Note on only the first part: the author might have tested bunch of stuff on their local without commiting until they've found something worth, perhaps? That would result in very few commits.
Nah, this just really isn’t a very complex or noteworthy library. There’s not that many edge cases to test. Just look at the test file.
Mmm, agree with parent; can get faster.
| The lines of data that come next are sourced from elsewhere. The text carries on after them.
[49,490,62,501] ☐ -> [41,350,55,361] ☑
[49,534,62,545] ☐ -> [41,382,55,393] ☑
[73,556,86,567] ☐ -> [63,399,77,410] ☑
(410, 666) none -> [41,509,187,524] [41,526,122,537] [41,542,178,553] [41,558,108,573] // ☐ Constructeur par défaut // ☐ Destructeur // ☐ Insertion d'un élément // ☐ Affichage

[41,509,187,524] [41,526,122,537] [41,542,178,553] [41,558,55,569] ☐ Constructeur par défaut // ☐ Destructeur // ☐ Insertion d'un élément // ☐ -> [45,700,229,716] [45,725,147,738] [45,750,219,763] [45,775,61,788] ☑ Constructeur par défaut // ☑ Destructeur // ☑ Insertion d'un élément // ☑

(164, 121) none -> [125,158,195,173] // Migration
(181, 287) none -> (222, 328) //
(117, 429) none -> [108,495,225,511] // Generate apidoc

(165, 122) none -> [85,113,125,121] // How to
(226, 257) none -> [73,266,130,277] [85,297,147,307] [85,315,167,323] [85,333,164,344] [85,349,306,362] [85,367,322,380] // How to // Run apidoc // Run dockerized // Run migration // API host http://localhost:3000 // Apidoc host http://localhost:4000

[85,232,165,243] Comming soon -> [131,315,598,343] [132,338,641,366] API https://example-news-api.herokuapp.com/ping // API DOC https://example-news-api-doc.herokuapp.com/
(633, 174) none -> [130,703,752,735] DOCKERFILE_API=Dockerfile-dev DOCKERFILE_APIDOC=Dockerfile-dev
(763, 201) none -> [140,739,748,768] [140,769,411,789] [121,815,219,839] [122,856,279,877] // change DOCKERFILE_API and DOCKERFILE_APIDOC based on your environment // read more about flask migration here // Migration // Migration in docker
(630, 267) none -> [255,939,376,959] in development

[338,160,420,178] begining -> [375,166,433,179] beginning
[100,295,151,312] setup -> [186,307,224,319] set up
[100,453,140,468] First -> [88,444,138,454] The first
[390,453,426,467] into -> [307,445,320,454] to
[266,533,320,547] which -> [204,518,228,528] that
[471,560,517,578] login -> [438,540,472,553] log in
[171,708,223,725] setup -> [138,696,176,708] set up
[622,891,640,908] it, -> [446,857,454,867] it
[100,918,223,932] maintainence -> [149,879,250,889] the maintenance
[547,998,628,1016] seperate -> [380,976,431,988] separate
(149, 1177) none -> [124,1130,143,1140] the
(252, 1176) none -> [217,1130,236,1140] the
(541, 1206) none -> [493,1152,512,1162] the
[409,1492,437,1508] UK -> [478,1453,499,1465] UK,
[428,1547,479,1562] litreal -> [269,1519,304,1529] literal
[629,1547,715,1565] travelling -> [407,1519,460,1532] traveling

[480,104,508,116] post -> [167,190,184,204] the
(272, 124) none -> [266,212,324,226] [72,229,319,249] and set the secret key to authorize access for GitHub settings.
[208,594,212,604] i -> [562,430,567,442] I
Unfortunately lots of perf critical code is created out of necessity and defaults to proprietary.

You could profile this lib and figure out where it’s spending most of its time and figure out if there any ways to improve (starts getting into implications of JS <-> system), but as you get more idiosyncratic you lose flexibility and ease of use.

Eg type checks, heap additions, recursion, etc can get “slow”

>Microdiff aims for working for 99% of use cases, instead of making every edge case work.[1]

That's fine, of course, but probably should be in the README.